How accurate is table detection/parsing in PDFs? I found this part the most chal...

serjester · on April 8, 2024

Author here. Optionally we implement unitable which represents the current state of the art in table detection. Camelot / Tabelot use much simpler, traditional extraction techniques.

Unitable itself has shockingly good accuracy, although we’re still working on better table detection which sometimes negatively affects results.

xyzjgf · on April 9, 2024

is this the unitable you mentioned https://github.com/poloclub/unitable

verdverm · on April 8, 2024

I've been using camelot, which builds on the lower python pdf libraries, to extract tables from pdfs. Haven't tried anything exotic, but it seems to work. The tables I parse tend to be full page or the most dominant element

https://camelot-py.readthedocs.io/en/master/

I like Camelot because it gives me back pandas dataframes.
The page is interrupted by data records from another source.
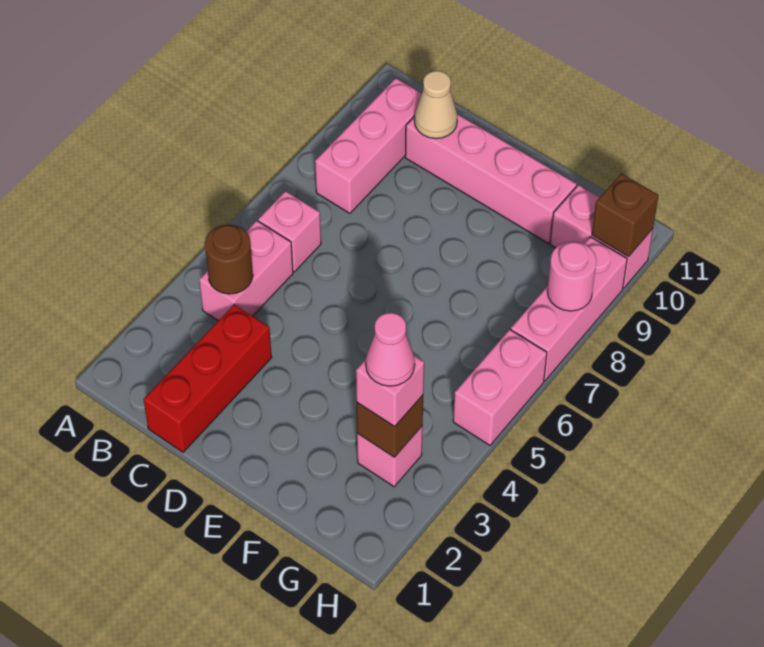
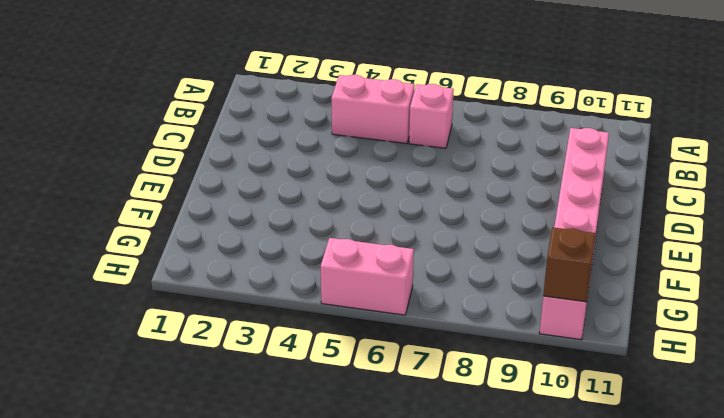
none -> pink brick B8:B10 level 1
none -> red brick C1:C3 level 1
none -> pink brick G3 level 1

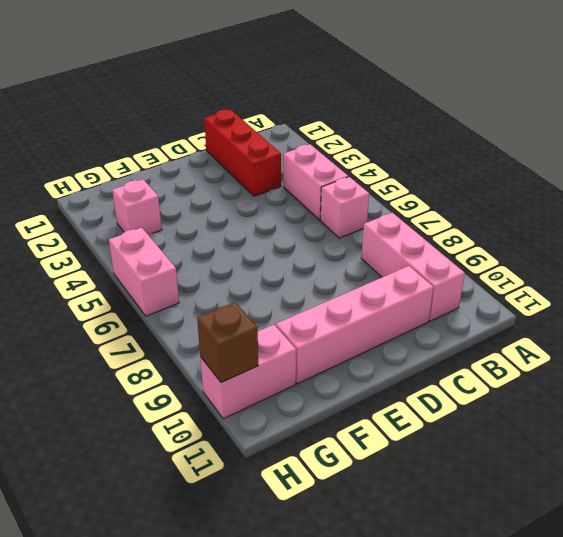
none -> pink brick H7:H9 level 1
none -> brown round brick B4 level 2
none -> tan cone C10 level 2

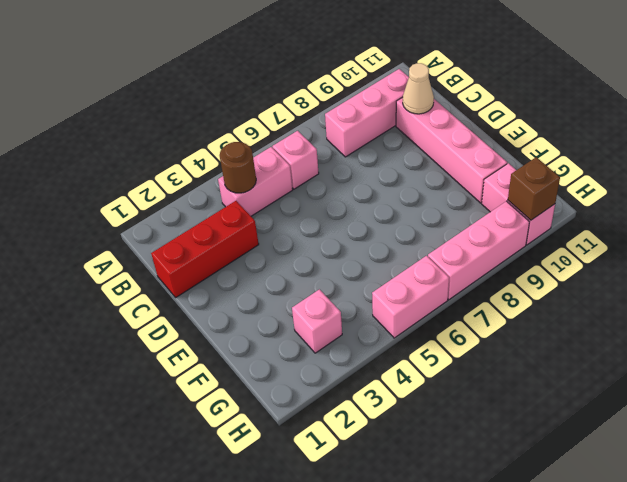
none -> brown brick G3 level 2
none -> pink round brick H8 level 2
none -> pink brick G3 level 3

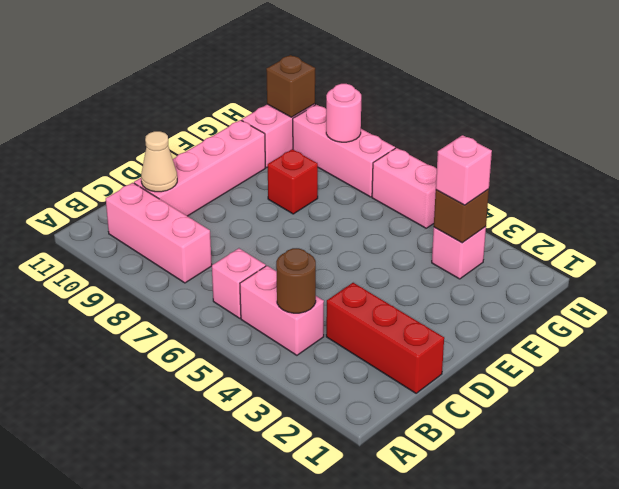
red brick F8 level 1 -> none
none -> pink cone G3 level 4

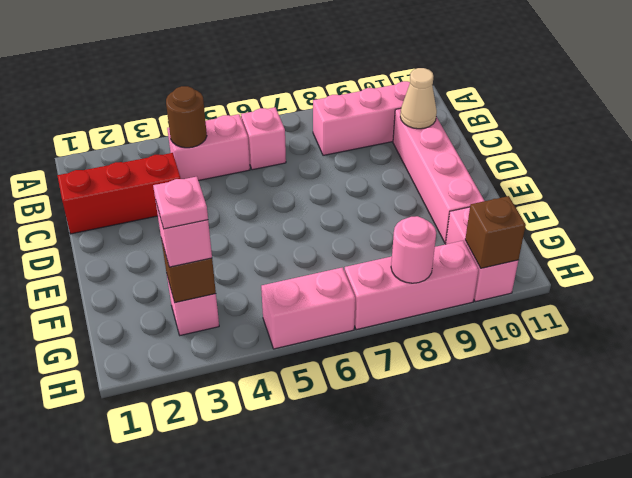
pink plate G3 level 4 -> pink cone G3 level 4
I don't want markdown, I can make that from a dataframe if needed

passion__desire · on April 8, 2024

Have you checked Surya ?

Oras · on April 8, 2024

I did and I had issues when tables had mixed text and numbers.

Example:

£243,234 would be £234,

Or £243 234

Or £243,234 (correct).

Some cells weren't even detected.

passion__desire · on April 13, 2024

https://github.com/deepdoctection/deepdoctection

Have you tried this ?

saliagato · on April 8, 2024

worked 100% of the time for me

filkin · on April 8, 2024

which software?